Other factors complicate commercial orders of carpet and wallpaper for hotels, condominiums and apartment buildings or office spaces. Such large orders necessitate that all the fabric be made at one time from the same dye-lot so the colours don’t change from one area to the next, meaning the orders can take between eight to 14 weeks to deliver. For importers waiting for their carpet to arrive, the tariffs would apply when they come over the border, not when the order was placed.
As tariffs loomed in early February, Mike Campitelli, the vice-president at Odyssey Wallcoverings, said he reached out to his U.S. suppliers of commercial wallpaper to see if he could get help from them to absorb some of the potential tariff price spikes.
“Pretty much all of them said the same thing: ‘Screw you.’ But in a more nice way,” he said. Unlike his suppliers, he’s willing to take a hit on some of his own profit margin to avoid having clients cancel an order – but not 25 per cent. “I’m just a little fish in a big sea; I import a lot, but to each one of those suppliers it may be only $500,000 to a million per year.”
Commercial carpet and wallpaper is also used in new construction, part of the small but significant collection of U.S. exports that factor in Canada’s building supply chain.
“U. S. imports into the Canadian construction industry account for about 8 per cent of costs – about $35-billion,” said Peter Norman, chief economist with real estate analysis company Altus Group. While hundreds of billions of construction inputs are produced locally, Mr. Norman said Canadian tariffs could cause disruptions for some key supplies – such as the HVAC sector where U.S. machinery accounts for about 40 per cent of the market.
Still he sees a broad U.S. tariff as a much more significant challenge for builders and homeowners than any pain from retaliatory measures.
“This recession that would come from such a scenario would be the first recession we’ve had that looks like the 1990s recession,” Mr.
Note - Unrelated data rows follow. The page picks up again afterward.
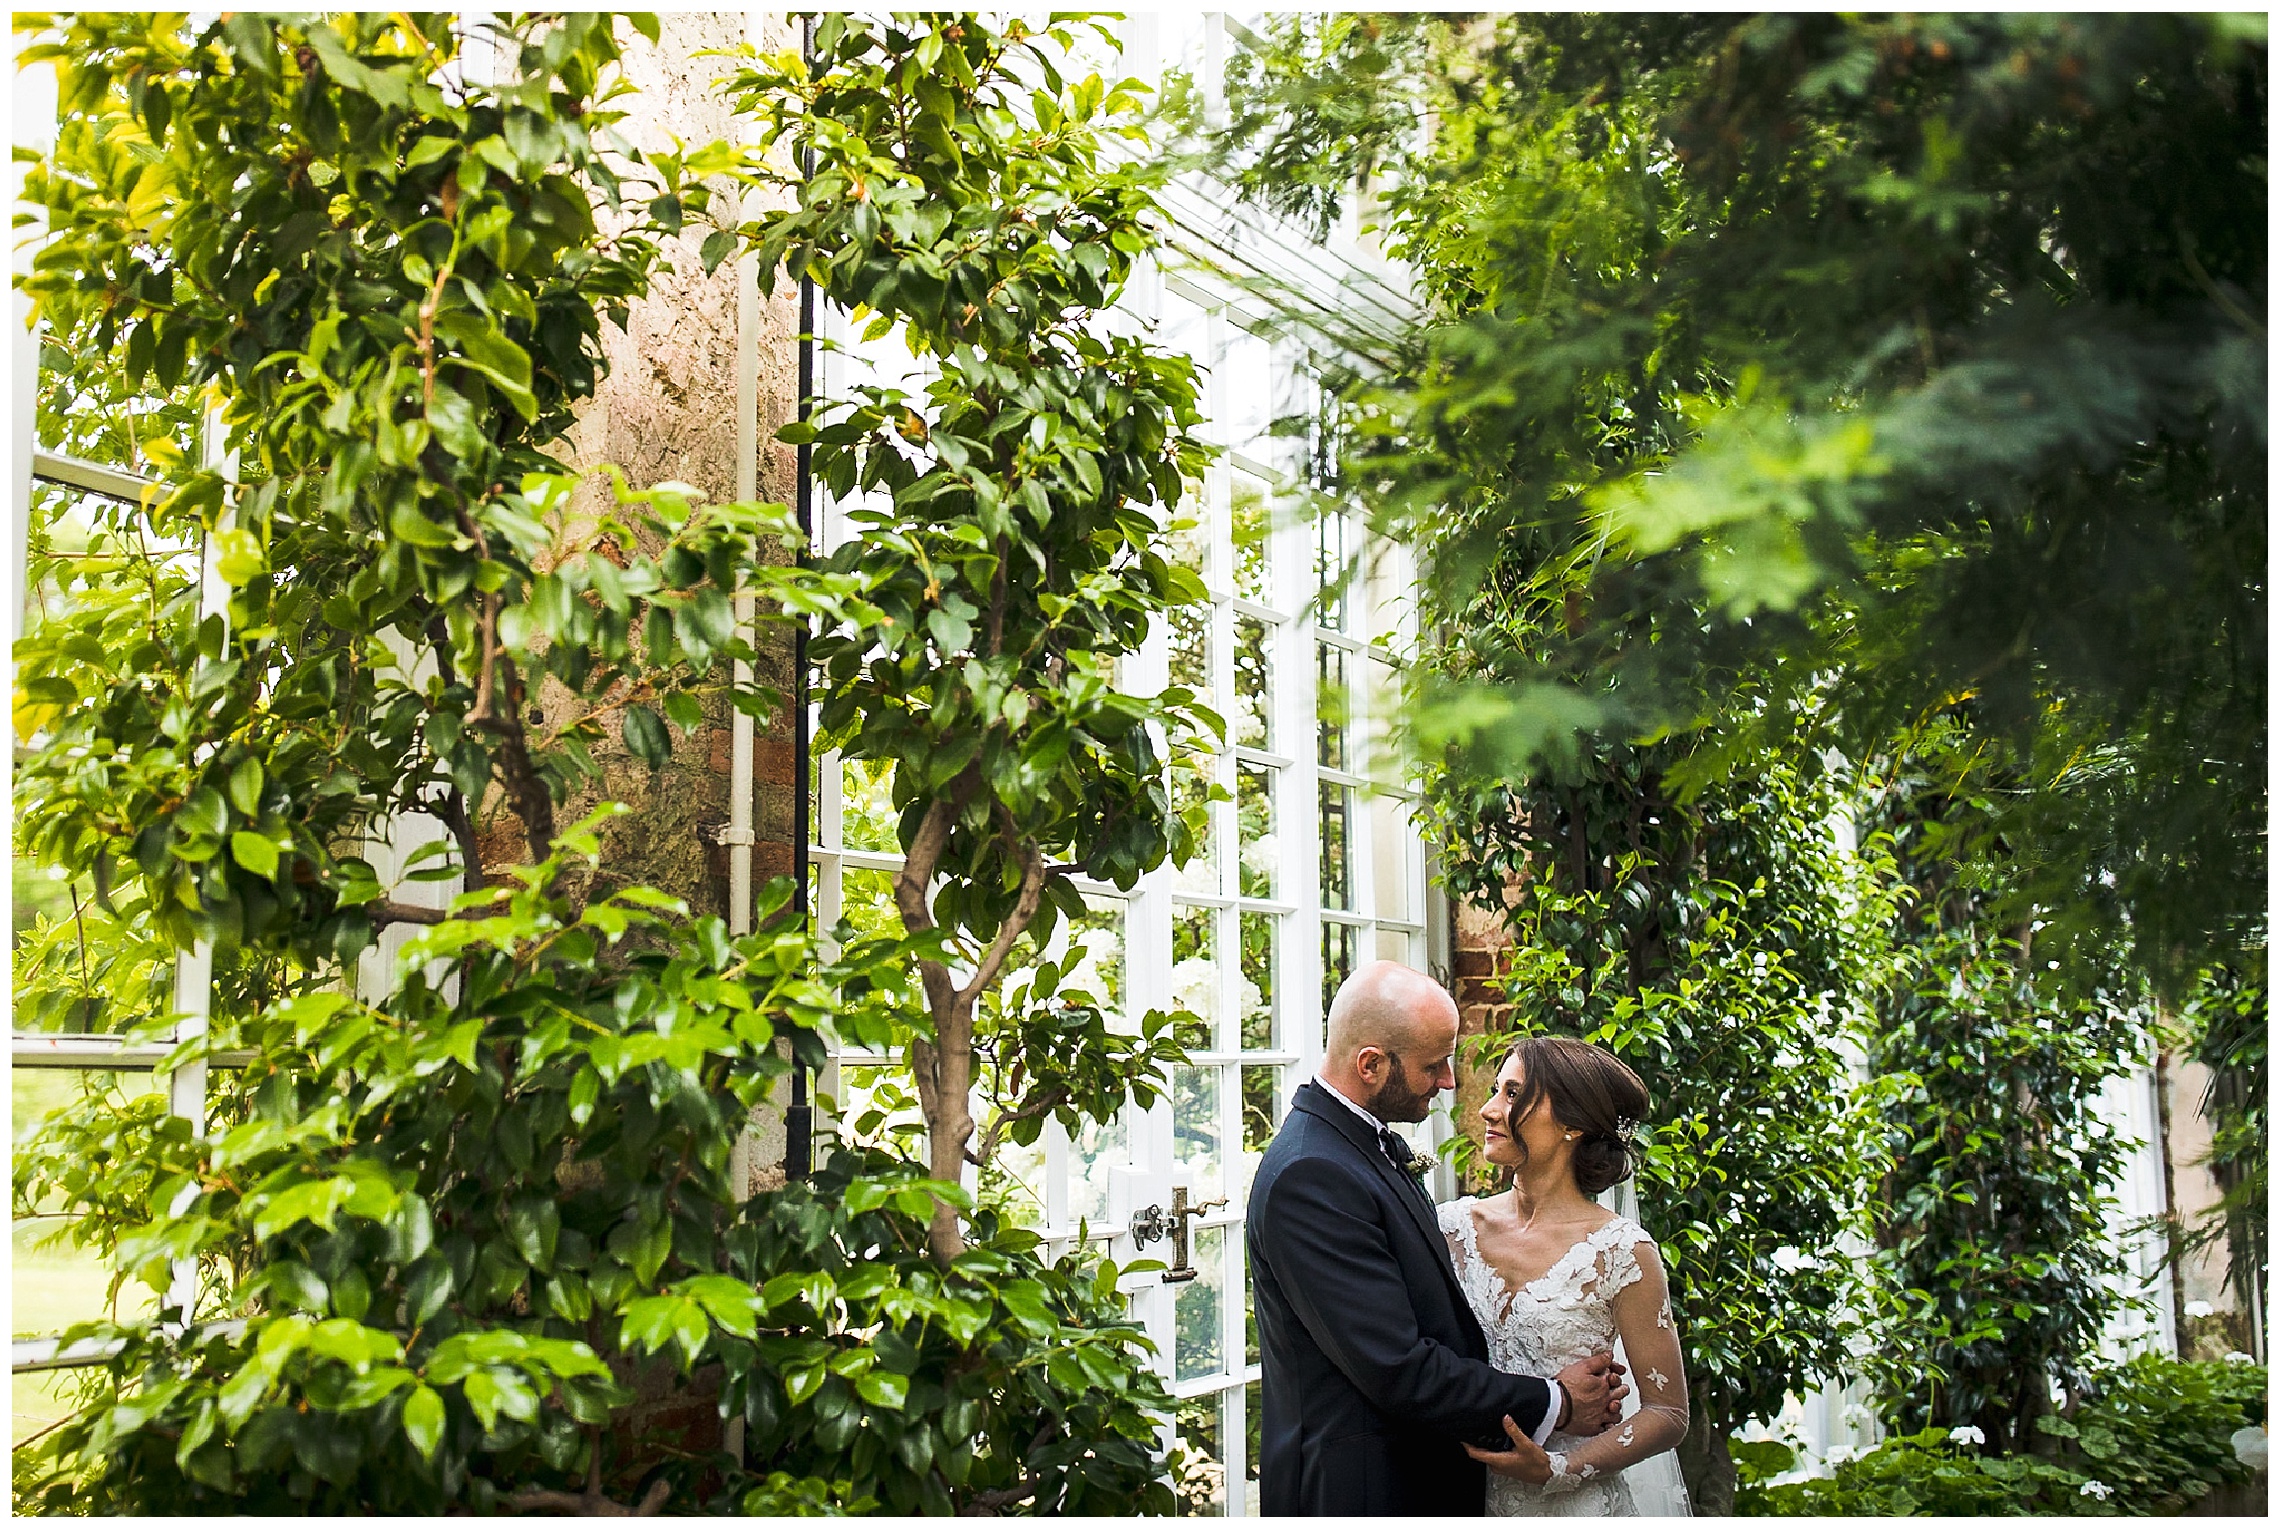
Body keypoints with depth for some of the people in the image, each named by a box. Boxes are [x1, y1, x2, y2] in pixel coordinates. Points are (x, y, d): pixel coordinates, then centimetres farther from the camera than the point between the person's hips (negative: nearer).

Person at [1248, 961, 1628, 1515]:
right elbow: (1398, 1371, -25)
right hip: (1357, 1490, -9)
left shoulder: (1377, 1146, 7)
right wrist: (1552, 1406, -14)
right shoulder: (1310, 1177, -23)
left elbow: (1432, 1315, 8)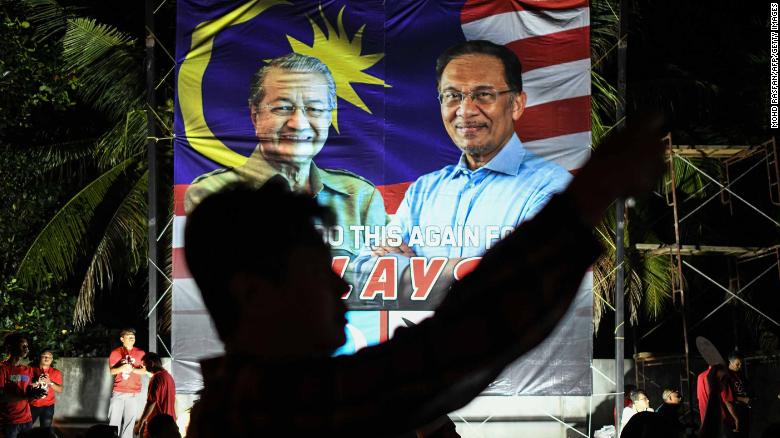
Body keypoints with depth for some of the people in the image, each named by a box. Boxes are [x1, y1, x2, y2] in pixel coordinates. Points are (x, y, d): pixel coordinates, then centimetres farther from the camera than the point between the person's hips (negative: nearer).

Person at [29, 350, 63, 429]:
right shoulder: (32, 370, 2)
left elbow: (60, 390, 0)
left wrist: (50, 382, -15)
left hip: (48, 405, 1)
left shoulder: (56, 373, 4)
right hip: (33, 405, 0)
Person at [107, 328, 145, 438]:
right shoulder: (115, 352, 4)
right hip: (118, 391, 0)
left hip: (134, 392, 0)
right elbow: (112, 370, -2)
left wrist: (132, 369, -17)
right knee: (114, 419, -2)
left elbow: (144, 370, 1)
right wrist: (121, 368, -22)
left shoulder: (140, 353, 5)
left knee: (130, 420, -2)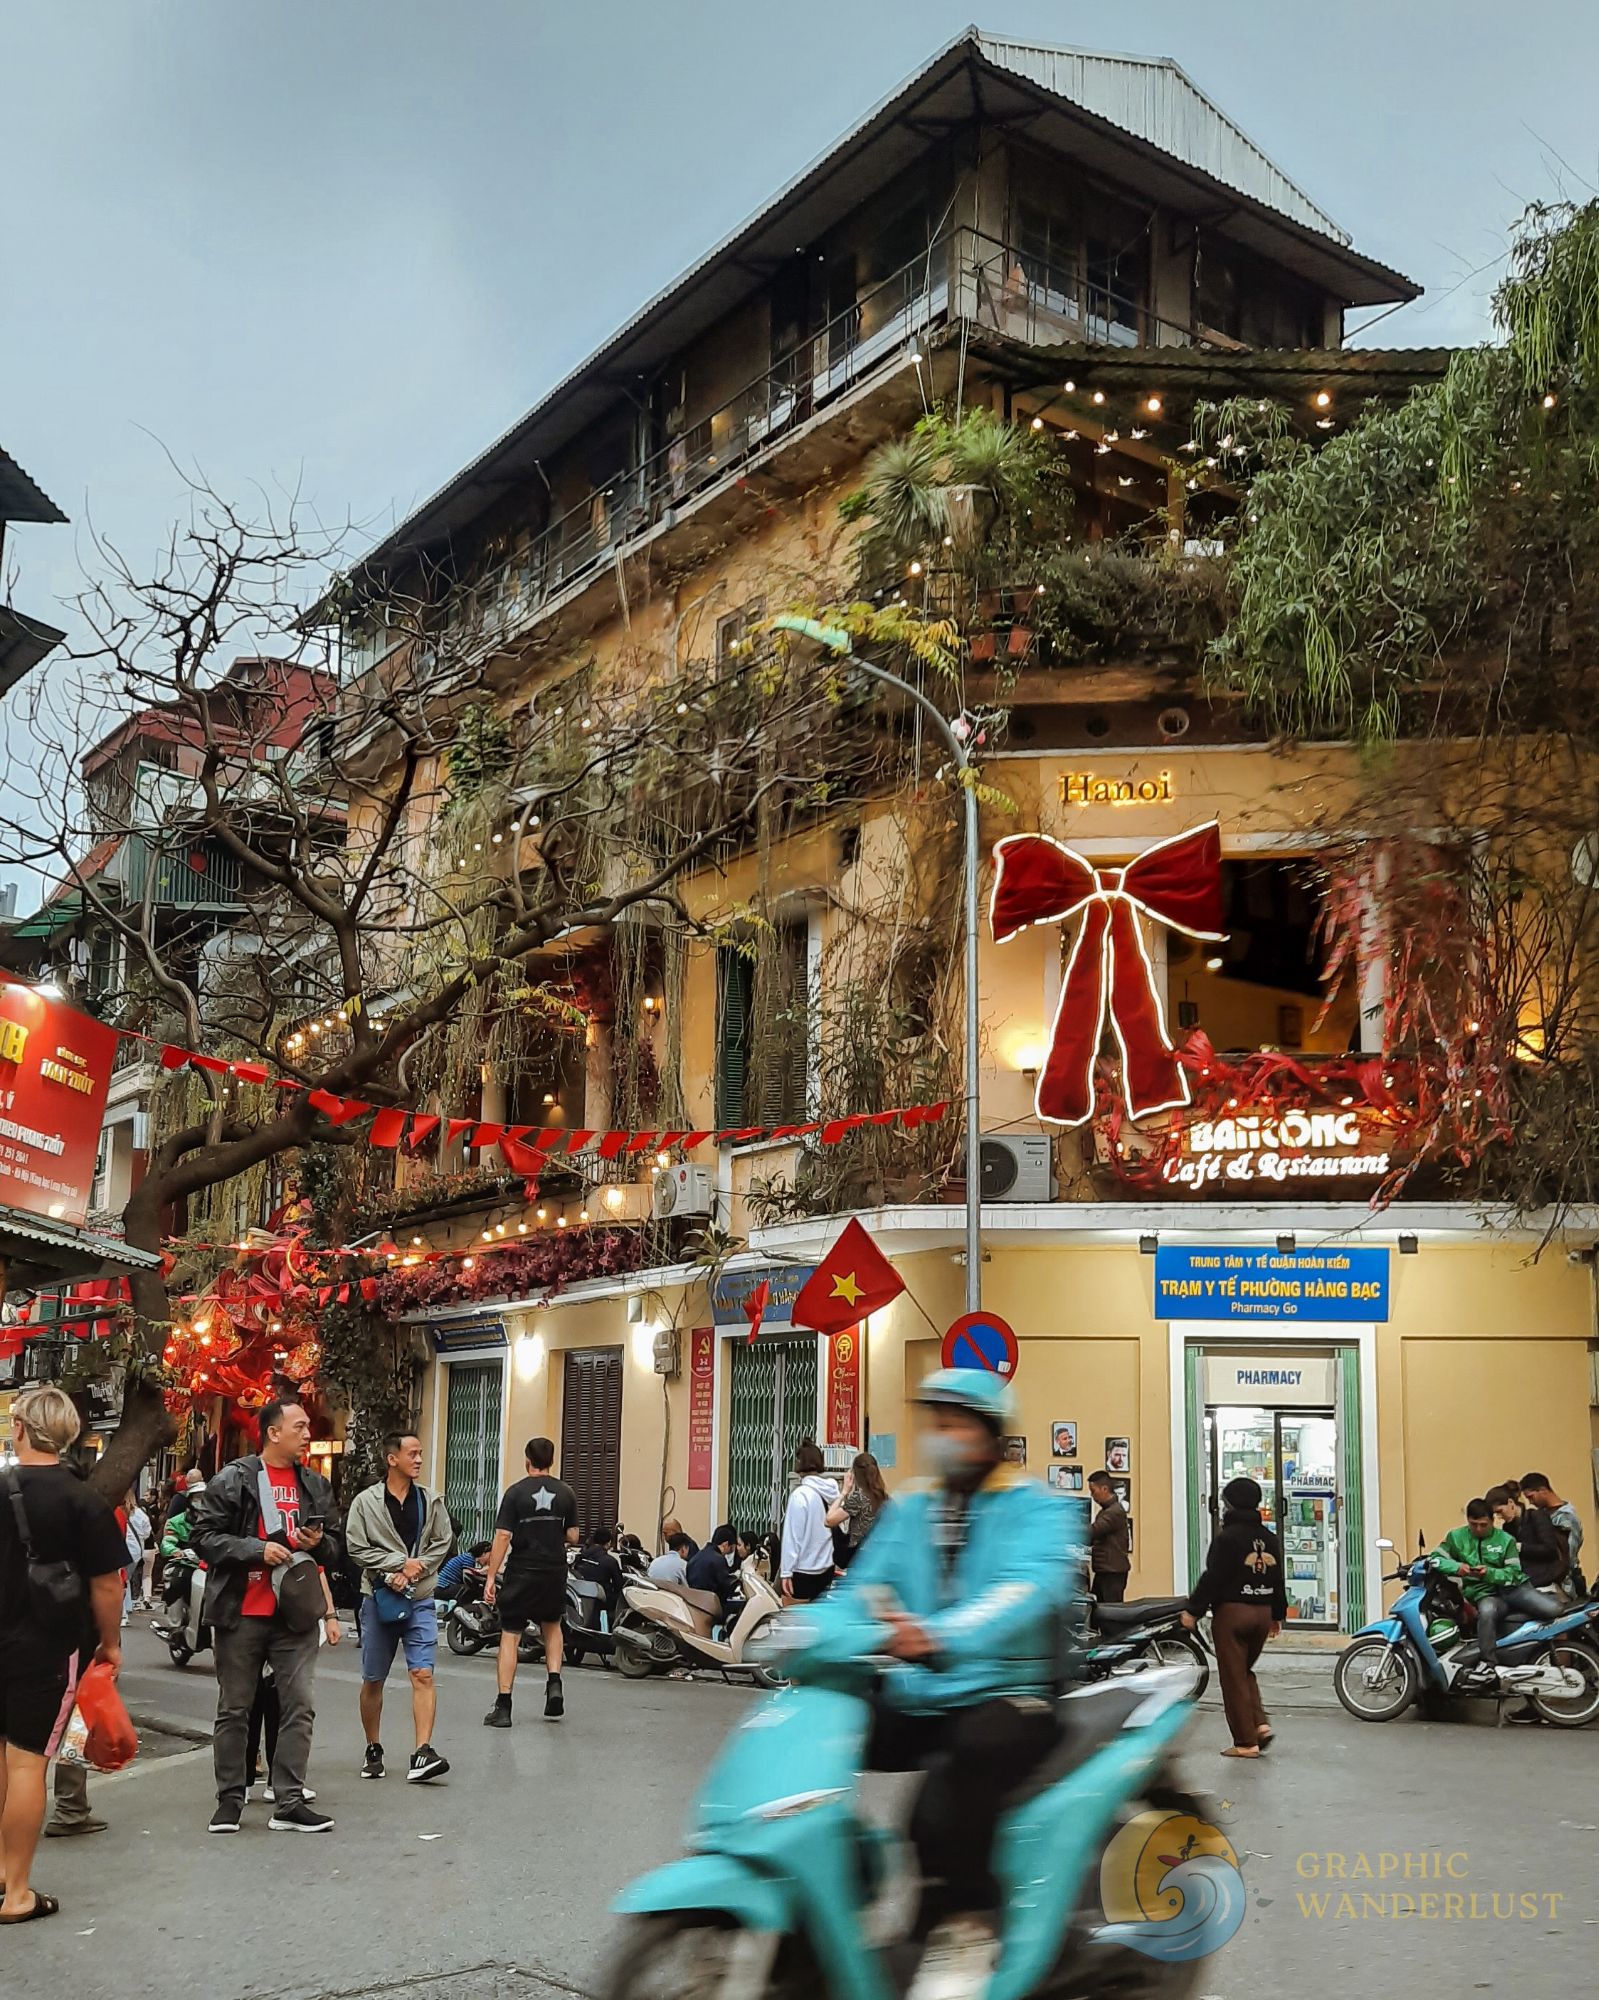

Norman said, with the potential for job losses being much higher than what followed the bursting of the tech bubble in the early 2000s or the fallout from the U.S. financial crisis in 2008. “We’ve had several recessions since that have widely bypassed housing, but after the 1990s, the housing sector was in the wilderness for a decade; we lost 40 per cent of the value of our housing stock.”
For Mr. Campitelli, a trade war couldn’t be coming at a worse time. “Our economy for the last six months has been on fire for us: it’s the best it’s been in 10 years – and it’s about to be all thrown in the garbage,” he said.